#### Consegna:
Stabilisci se ognuna delle tre affermazioni qui sotto concorda con il testo di partenza. Per ciascuna rispondi sì o no e cita alla lettera le parole del testo che decidono la risposta.
1. Secondo Scalfari, Renzi, Gentiloni e Veltroni formano un collegio di cui ci si può fidare.
2. La nuova legge elettorale è stata appena approvata a Palazzo Madama.
3. Prima dello scrutinio segreto finale si erano tenute due votazioni di fiducia per appello nominale.

#### Testo di partenza:
====

Renzi più Gentiloni più Veltroni sono un collegio di cui potersi fidare, su cui potere scommettere, secondo Scalfari.  E basta con le solite campagne irrealistiche e denigratorie, come quella scatenatasi contro la nuova legge elettorale appena approvata a Montecitorio anche con lo scrutinio segreto finale, e non solo con le tre precedenti votazioni di fiducia per appello nominale. Essa “non viola la democrazia”, ha scritto il fondatore di Repubblica, che ne ha voluto  la certificazione anche nel titolo del suo commento, abituato a farselo da solo, pur con l’aria educata di proporlo.

====

#### Estratto dei dati:
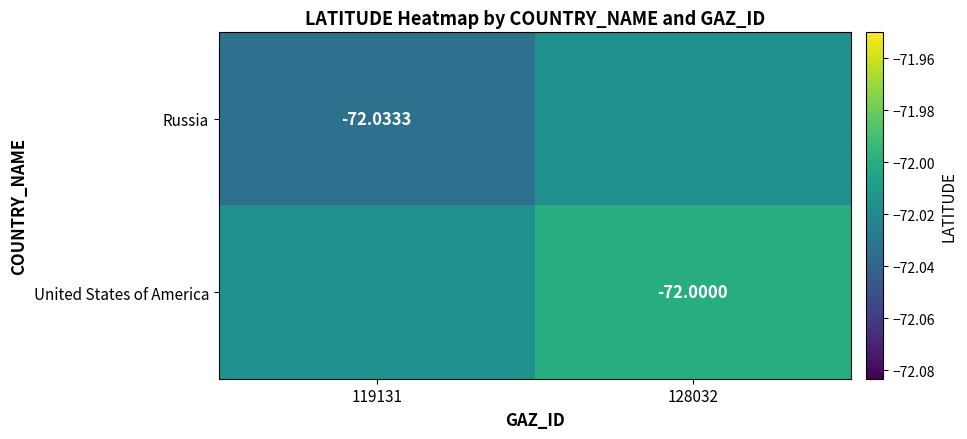

Between 128032 and 119131, which is larger?

128032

====

#### Soluzione:
1. Sì: «Renzi più Gentiloni più Veltroni sono un collegio di cui potersi fidare, su cui potere scommettere, secondo Scalfari.»
2. No: «appena approvata a Montecitorio»
3. No: «le tre precedenti votazioni di fiducia per appello nominale»